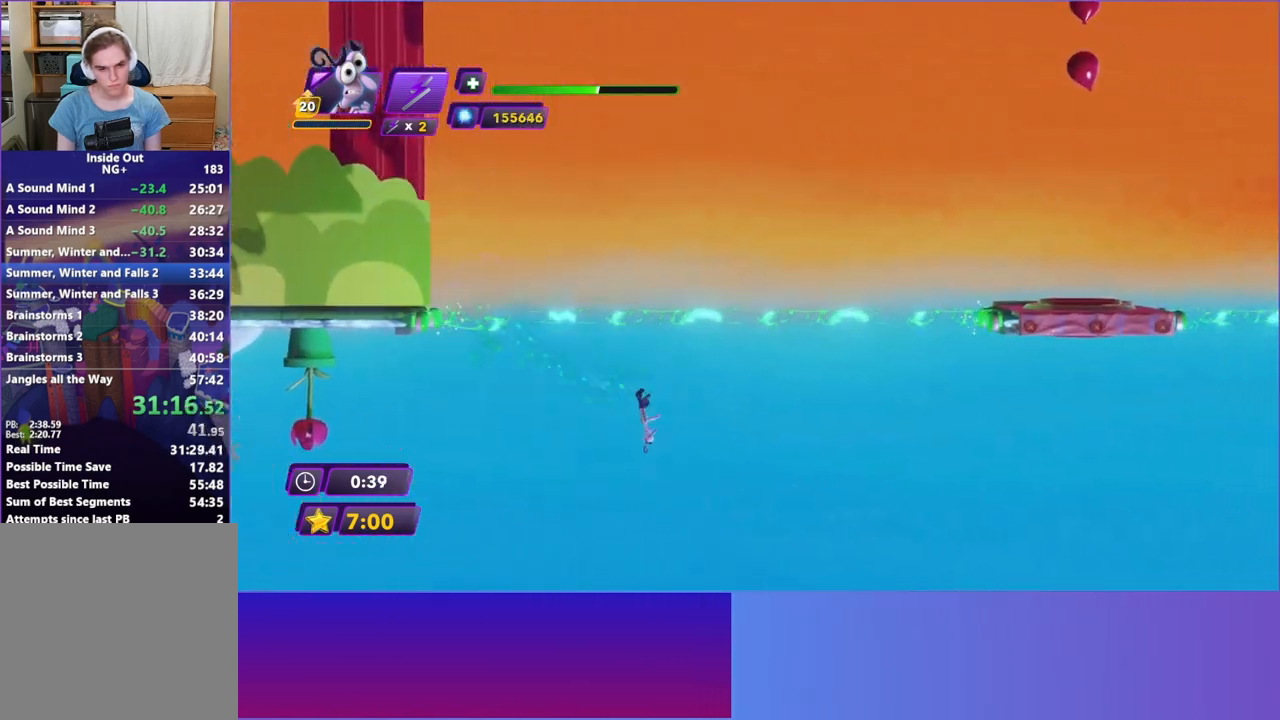
{"buttons": [], "left_stick": "right", "events": []}
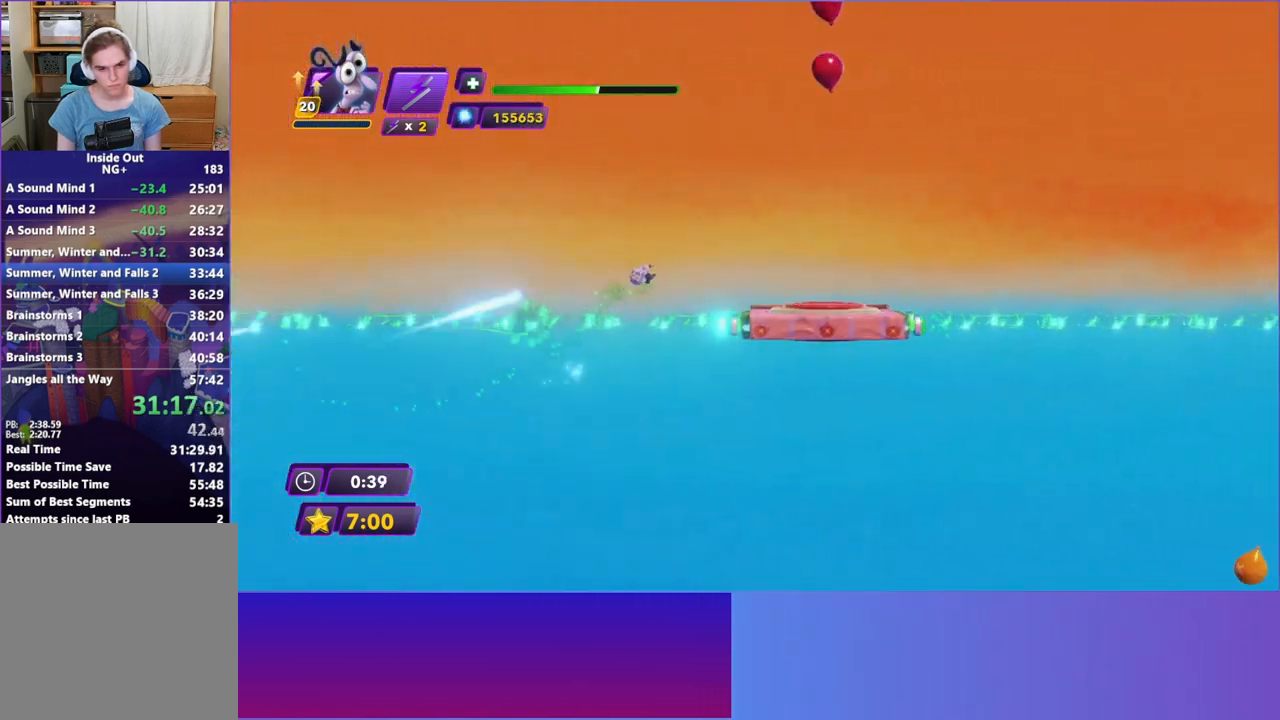
{"buttons": [], "left_stick": "right", "events": [[233, "left_stick", "center"], [367, "left_stick", "right"]]}
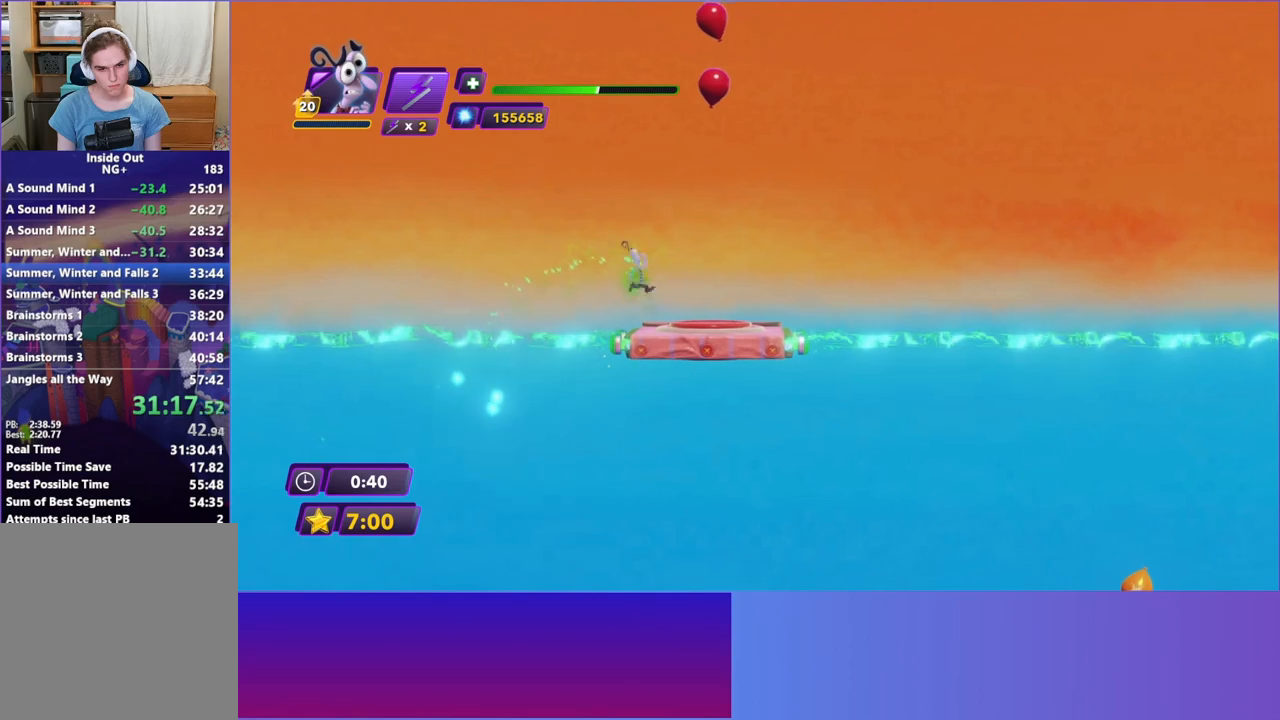
{"buttons": [], "left_stick": "right", "events": [[83, "left_stick", "center"], [217, "Y", "down"], [317, "Y", "up"], [350, "left_stick", "right"]]}
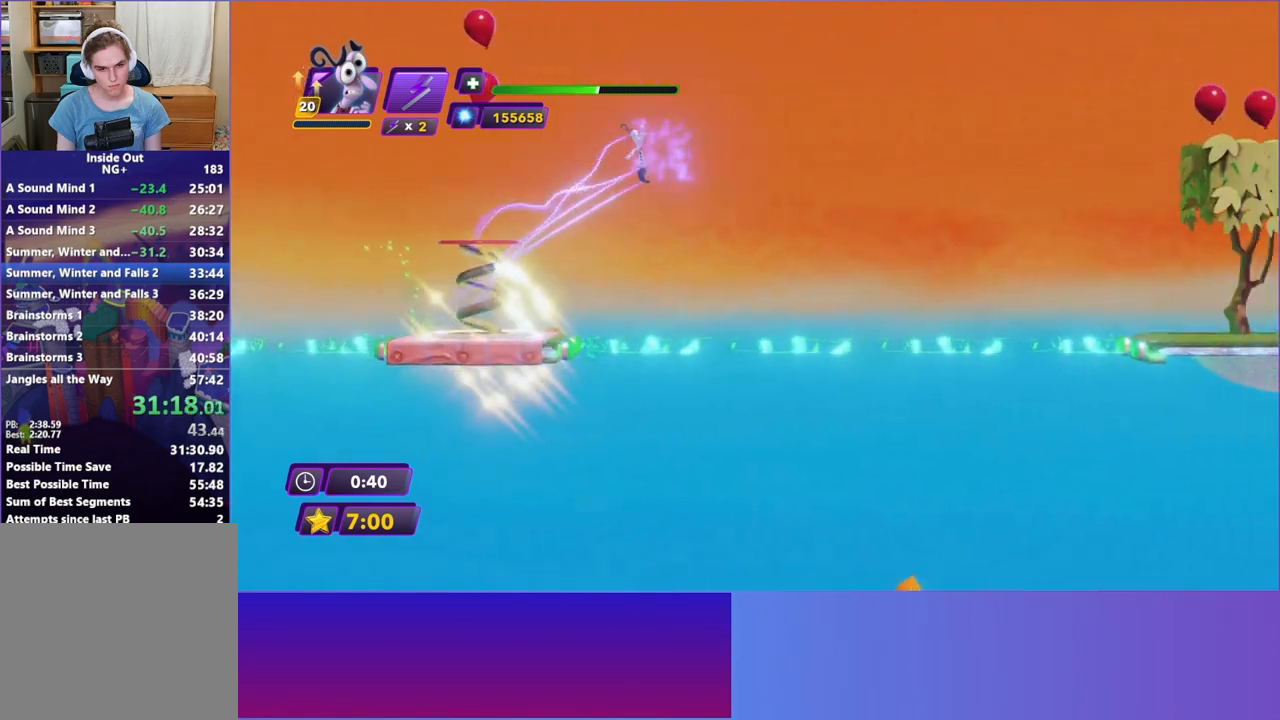
{"buttons": [], "left_stick": "right", "events": []}
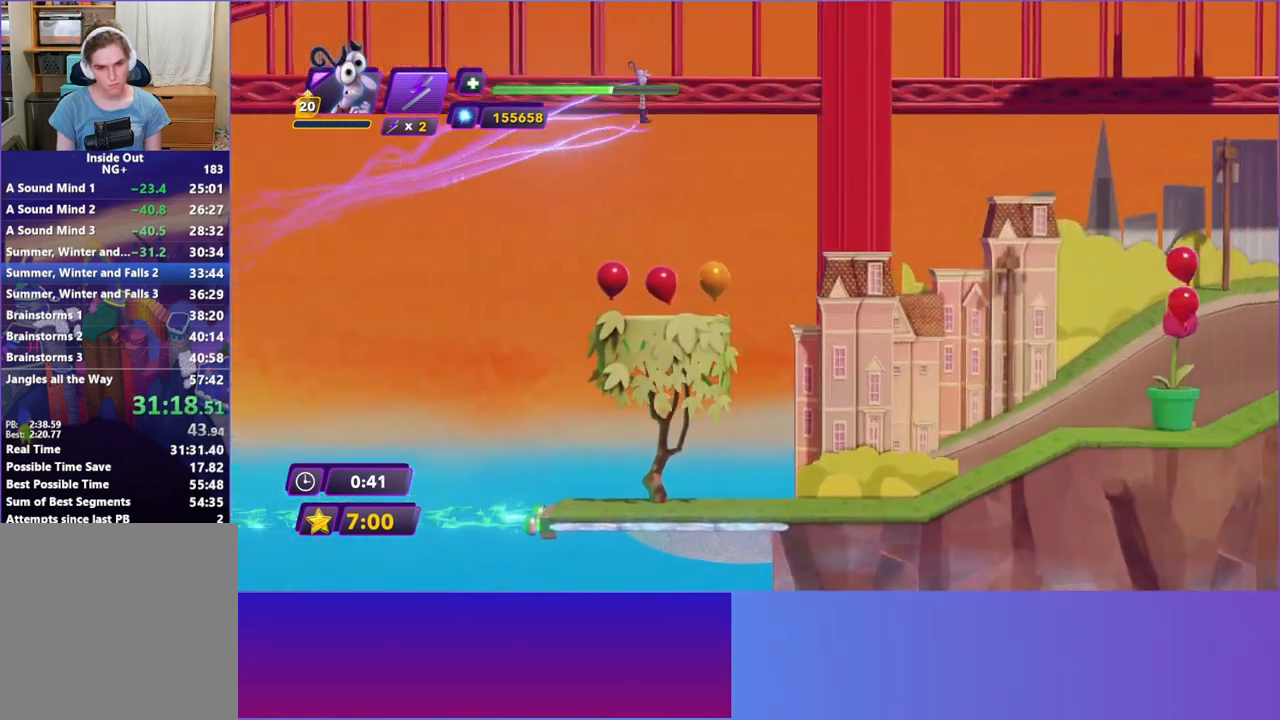
{"buttons": [], "left_stick": "right", "events": []}
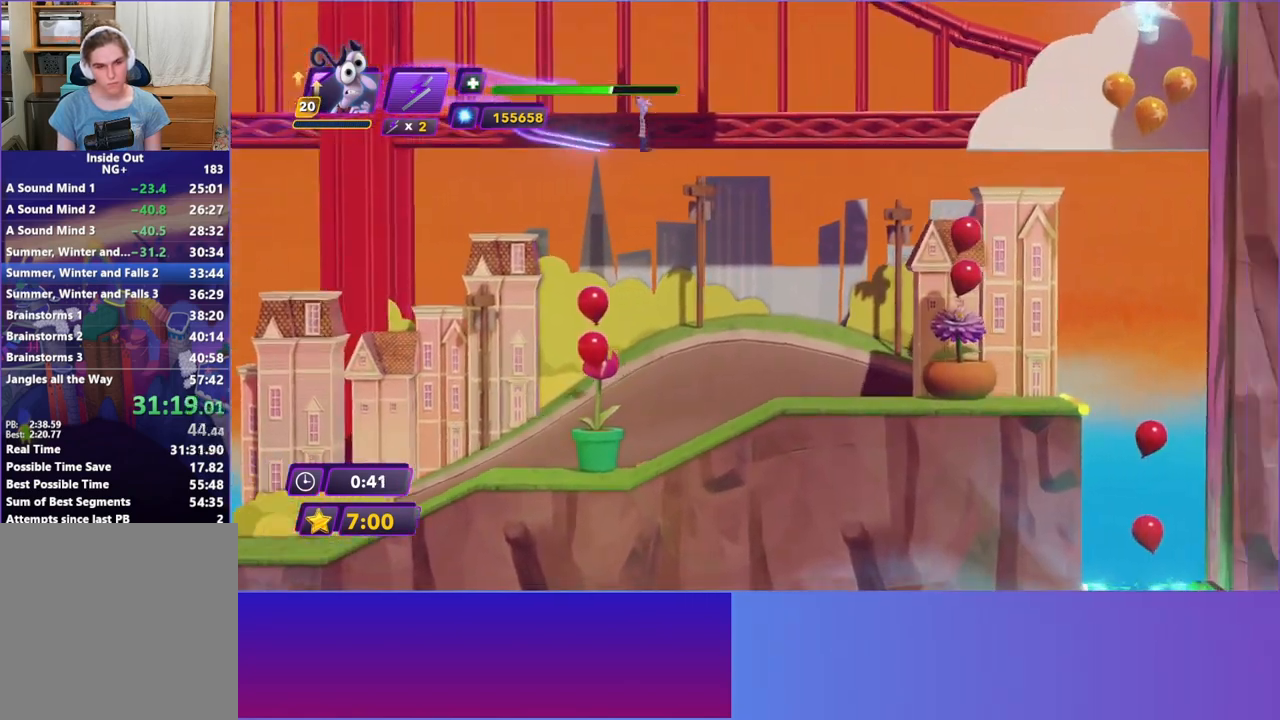
{"buttons": [], "left_stick": "right", "events": []}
------------
### Assignment
Lines with "center" in the records above: copy every one of them.

### Result
{"buttons": [], "left_stick": "right", "events": [[233, "left_stick", "center"], [367, "left_stick", "right"]]}
{"buttons": [], "left_stick": "right", "events": [[83, "left_stick", "center"], [217, "Y", "down"], [317, "Y", "up"], [350, "left_stick", "right"]]}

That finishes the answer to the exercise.